Peki böylesine silahlanmaya ne gerek var!?...
2)3 Şubat 2017 Cuma, SÖZCÜ Gazetesi
Silahlı 2 genç bu fotoğrafı, Başkanlık Sistemine HAYIR diyenleri, sokakta böyle bekliyor olacağız notuyla paylaştı.
Peki bu 2 gence, hukuki bir işlem yapıldı mı?...
Burada çok vahim, bir haber daha var.
Genel Kurmay Başkanı ve Kuvvet komutanlarının Kardak’ta Yunan’a gözdağı verdiği gün
Edirne’de Türk askerini AKP’li siyasetçilerin önünde diz çöktürüp, hatıra fotoğrafı çektirdiler.
Peki. Buna ne diyeceğiz?...

-------------------------

[Yapılacak İş] Lütfen alıntıya göre yanıtlayın: Edirne'de Türk askeri kimlerin önünde diz çöktürüldü?

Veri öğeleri
-------------------------

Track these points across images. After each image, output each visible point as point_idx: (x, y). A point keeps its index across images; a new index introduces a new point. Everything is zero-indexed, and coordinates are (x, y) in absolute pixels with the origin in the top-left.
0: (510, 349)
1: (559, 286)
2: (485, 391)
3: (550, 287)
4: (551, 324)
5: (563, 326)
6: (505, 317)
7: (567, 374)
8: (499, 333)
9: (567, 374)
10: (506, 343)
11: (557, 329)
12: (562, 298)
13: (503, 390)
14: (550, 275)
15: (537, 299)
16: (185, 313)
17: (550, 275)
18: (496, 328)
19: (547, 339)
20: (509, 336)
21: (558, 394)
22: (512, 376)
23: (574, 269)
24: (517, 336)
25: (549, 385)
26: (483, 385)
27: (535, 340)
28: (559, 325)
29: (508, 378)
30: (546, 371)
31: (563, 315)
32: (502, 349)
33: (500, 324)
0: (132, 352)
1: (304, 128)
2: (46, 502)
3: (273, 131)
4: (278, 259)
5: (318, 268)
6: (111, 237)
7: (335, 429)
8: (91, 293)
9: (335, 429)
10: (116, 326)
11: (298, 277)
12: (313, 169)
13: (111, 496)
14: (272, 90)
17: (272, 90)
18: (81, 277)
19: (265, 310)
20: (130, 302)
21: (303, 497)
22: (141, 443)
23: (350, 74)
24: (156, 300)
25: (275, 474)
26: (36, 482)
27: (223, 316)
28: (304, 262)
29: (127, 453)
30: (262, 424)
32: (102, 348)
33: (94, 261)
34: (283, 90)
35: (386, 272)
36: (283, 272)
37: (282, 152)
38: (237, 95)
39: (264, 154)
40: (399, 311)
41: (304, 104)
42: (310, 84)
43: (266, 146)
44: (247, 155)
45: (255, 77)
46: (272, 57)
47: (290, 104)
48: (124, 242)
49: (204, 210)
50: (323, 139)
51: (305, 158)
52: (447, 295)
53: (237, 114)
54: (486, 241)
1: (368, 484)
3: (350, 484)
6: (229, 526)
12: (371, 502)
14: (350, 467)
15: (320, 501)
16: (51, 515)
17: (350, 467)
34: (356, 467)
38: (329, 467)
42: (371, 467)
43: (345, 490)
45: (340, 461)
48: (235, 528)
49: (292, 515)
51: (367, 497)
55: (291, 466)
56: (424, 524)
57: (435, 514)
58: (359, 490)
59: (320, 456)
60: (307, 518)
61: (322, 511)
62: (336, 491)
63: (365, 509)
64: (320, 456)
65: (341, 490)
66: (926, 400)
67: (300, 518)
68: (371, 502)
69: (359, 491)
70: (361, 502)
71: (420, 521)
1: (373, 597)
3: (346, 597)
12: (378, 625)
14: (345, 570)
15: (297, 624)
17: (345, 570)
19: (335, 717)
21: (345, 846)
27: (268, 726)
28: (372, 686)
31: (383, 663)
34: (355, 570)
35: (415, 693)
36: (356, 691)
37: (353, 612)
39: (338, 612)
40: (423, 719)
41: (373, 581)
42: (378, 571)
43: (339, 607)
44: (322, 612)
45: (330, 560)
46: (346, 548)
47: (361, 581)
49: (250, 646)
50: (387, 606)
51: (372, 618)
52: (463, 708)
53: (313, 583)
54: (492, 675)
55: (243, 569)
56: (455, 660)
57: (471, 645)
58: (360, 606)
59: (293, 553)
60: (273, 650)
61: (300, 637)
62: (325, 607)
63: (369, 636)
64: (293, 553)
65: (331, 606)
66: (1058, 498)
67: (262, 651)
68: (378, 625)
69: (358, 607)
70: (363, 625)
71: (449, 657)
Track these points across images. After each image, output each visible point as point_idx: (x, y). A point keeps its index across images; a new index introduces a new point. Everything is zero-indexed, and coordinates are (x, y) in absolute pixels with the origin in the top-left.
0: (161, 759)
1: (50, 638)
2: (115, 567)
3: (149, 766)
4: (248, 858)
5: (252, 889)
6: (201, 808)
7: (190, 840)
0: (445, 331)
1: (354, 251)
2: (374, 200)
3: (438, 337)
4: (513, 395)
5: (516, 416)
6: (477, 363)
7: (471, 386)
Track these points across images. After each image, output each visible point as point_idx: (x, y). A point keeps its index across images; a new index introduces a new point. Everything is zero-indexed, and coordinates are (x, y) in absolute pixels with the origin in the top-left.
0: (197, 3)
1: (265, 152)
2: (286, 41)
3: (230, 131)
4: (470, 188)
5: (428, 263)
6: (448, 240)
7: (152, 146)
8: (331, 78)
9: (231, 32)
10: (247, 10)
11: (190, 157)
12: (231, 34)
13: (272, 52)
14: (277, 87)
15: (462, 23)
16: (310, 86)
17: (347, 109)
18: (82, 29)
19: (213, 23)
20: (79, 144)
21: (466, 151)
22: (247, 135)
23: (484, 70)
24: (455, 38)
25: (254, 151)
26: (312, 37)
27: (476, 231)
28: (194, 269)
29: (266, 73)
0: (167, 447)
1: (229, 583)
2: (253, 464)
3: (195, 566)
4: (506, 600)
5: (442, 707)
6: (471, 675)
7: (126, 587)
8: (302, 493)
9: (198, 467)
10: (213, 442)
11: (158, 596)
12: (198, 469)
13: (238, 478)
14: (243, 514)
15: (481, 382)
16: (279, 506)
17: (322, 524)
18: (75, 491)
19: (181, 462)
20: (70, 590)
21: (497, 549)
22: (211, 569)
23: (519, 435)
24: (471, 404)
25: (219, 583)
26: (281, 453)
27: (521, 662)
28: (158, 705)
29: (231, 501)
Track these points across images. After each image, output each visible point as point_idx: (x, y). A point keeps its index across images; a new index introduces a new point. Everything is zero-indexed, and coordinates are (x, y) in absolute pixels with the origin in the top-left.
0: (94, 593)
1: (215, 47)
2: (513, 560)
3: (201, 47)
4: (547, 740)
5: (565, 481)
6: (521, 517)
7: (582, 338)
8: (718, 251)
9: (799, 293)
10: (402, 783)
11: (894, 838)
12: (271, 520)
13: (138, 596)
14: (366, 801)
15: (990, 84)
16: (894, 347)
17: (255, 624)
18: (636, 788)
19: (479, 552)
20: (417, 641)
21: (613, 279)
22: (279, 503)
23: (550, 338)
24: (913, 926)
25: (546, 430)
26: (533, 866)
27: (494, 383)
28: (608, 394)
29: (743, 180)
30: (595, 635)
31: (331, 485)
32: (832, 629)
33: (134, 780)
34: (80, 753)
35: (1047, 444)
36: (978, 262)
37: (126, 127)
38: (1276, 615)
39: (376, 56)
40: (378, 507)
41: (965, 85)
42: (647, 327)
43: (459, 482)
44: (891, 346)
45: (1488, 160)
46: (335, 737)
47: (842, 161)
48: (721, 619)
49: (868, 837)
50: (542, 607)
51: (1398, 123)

-------------------------

[Çözüm] AKP'li siyasetçilerin önünde.